Religion is played as the cultural black church version – a more positive, jubilant and less fundamentalist interpretation of the Bible in which God rejoices in seeing “happy, good-looking black folks” in his house – and when the girls are boppin’ in their babydoll dresses to pave the way for their future, their success is celebrated, not denigrated. Director Salim Akil (TV’s The Game) teases us with thought-provoking lines about never being sorry for telling the truth and about people who ought to be helping themselves being too busy prayin’ with preachers who are awfully quick to take the money in the basket.
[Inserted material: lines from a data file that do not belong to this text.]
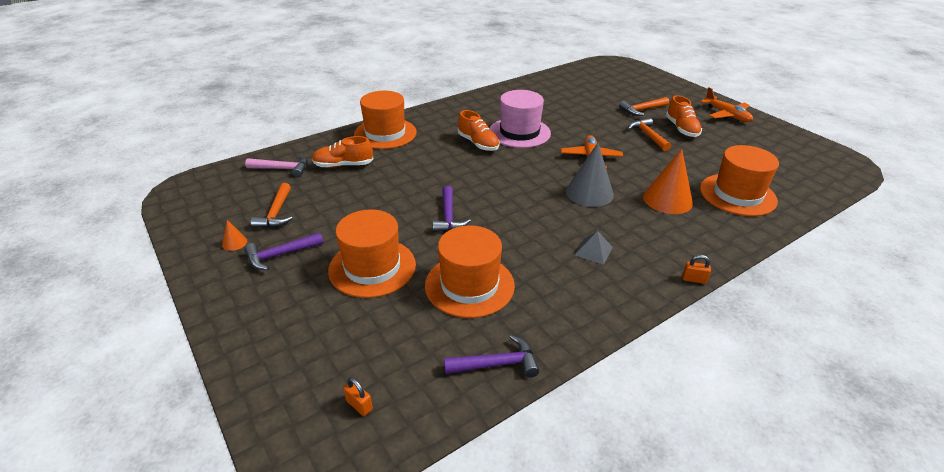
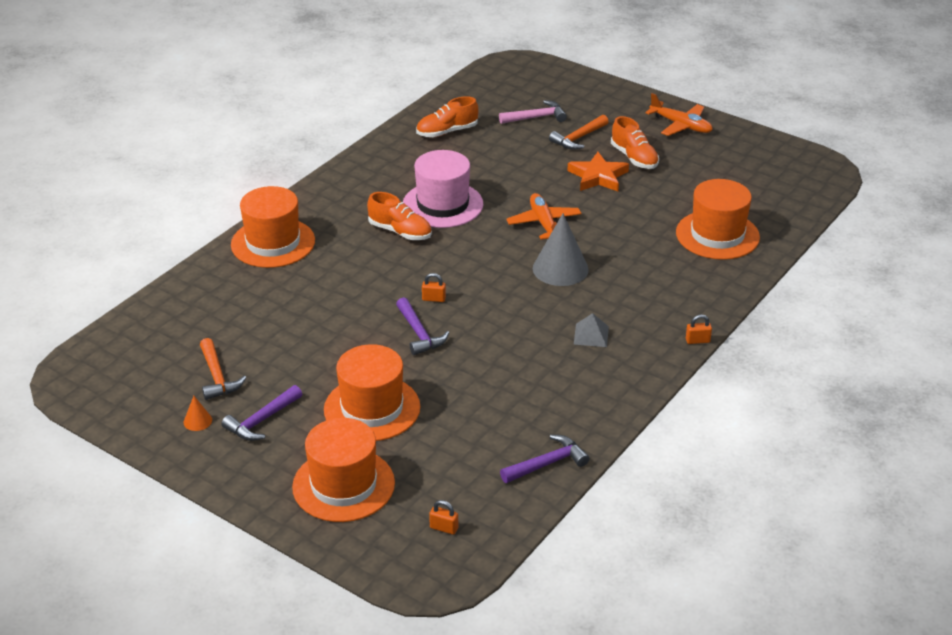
camera: 20 degrees left, 0 degrees up
pink hammer [245,155,307,177] -> pink hammer moved to [499,100,567,124]
orange shoe [312,136,373,168] -> orange shoe moved to [416,96,479,137]
orange hat [425,226,515,318] -> orange hat moved to [292,418,395,522]
orange hammer [628,118,671,151] -> orange star [567,152,629,191]
orange cone [643,149,693,214] -> none
none -> orange padlock [422,273,446,302]

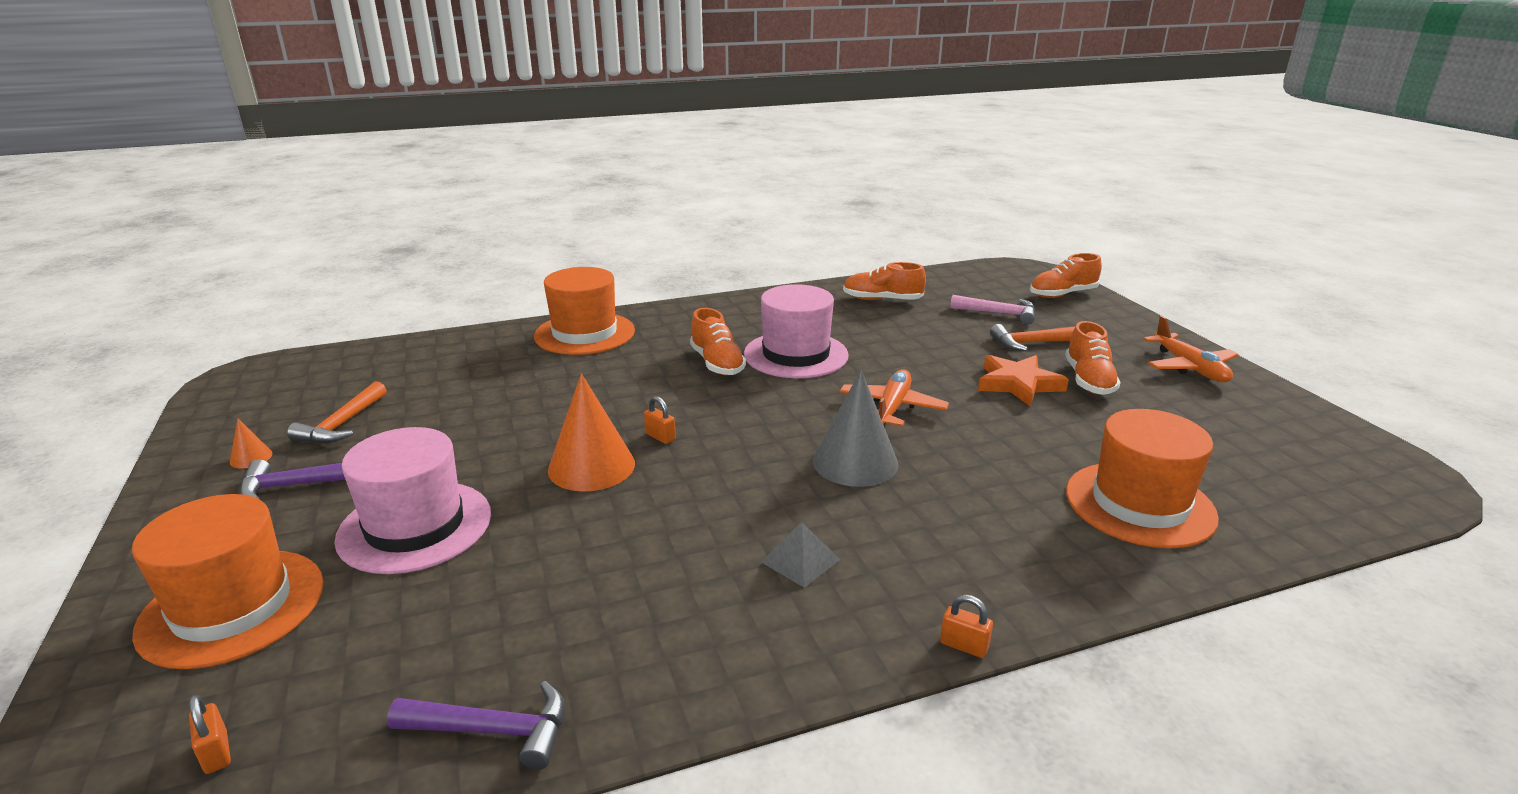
camera: 35 degrees right, 10 degrees down
orange hat [324,344,420,441] -> pink hat [334,427,491,574]
purple hammer [396,297,449,355] -> orange cone [548,374,635,492]
none -> orange shoe [1030,253,1102,298]

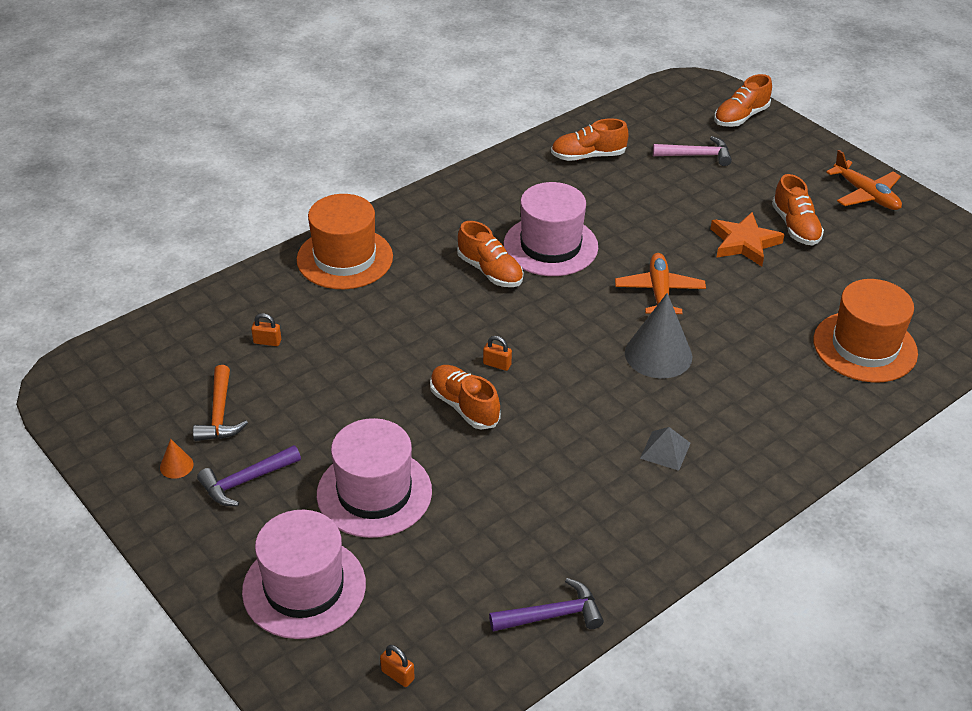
camera: 20 degrees left, 15 degrees up
orange hat [132,494,324,669] -> pink hat [242,510,366,639]
orange cone [548,374,635,492] -> orange shoe [430,365,501,430]
orange padlock [940,595,993,658] -> orange padlock moved to [251,313,281,346]
orange hammer [990,324,1075,351] -> none

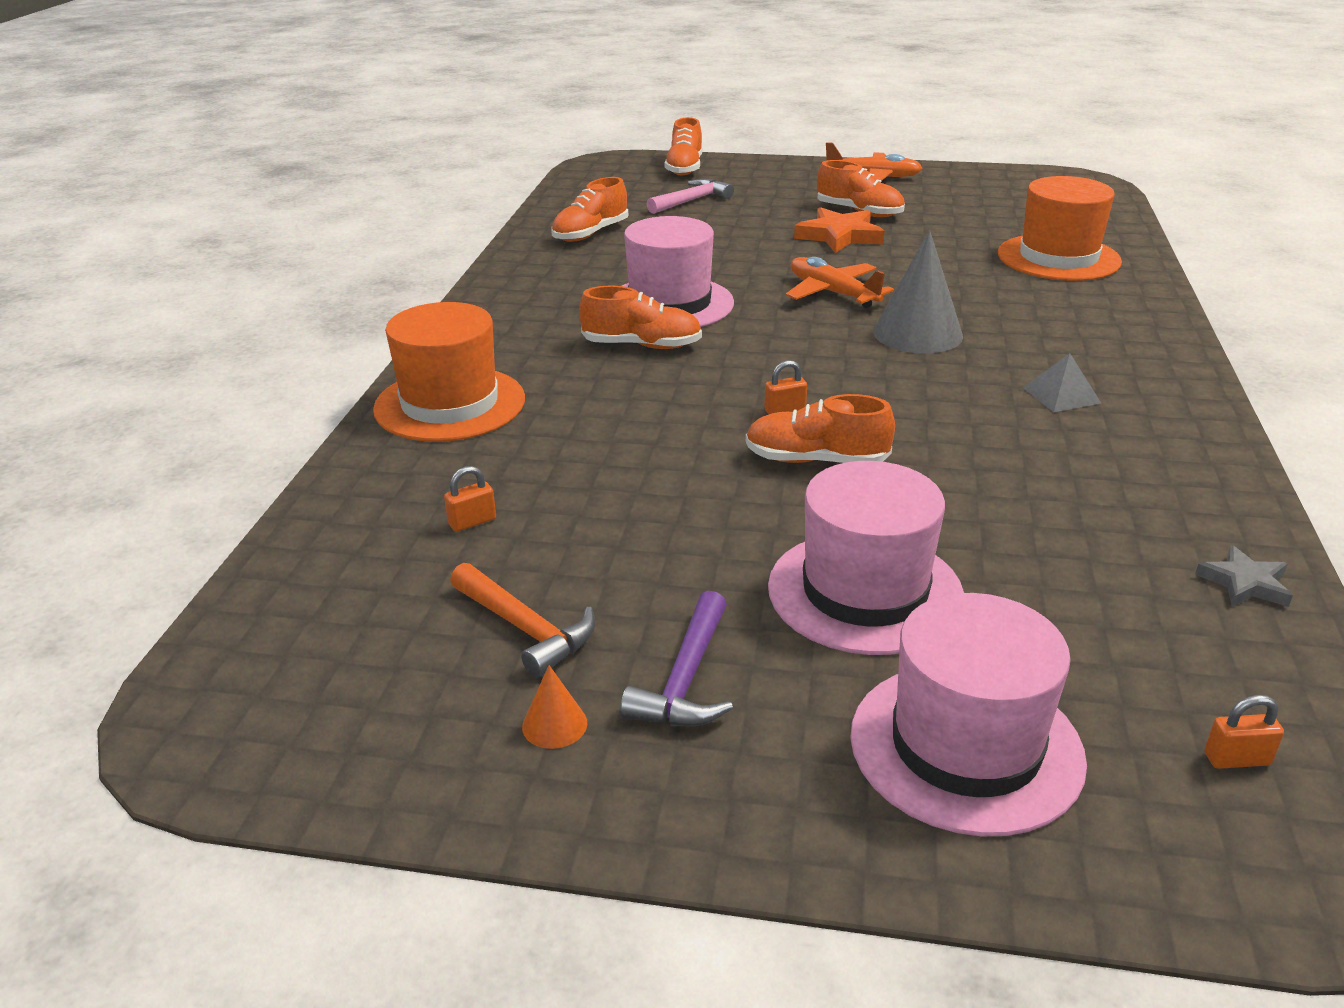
camera: 40 degrees left, 10 degrees down
purple hammer [489,578,604,632] -> grey star [1195,545,1293,607]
But the topically relevant director falls back on odd shots that sugarcoat men hitting women and he doesn’t develop the plot to match the tunes. Along the way, we lose track of what begins with an excellent sense of time and place, complete with civil rights clips, and end up with a production number that feels like 1995. But Whitney Houston makes an impression in a movie, from The Bodyguard to The Preacher’s Wife, and Sparkle shows us a peek at what might have been part of a redemptive comeback wrapped in a cautionary tale about discovering why what’s held sacred is what shines the brightest.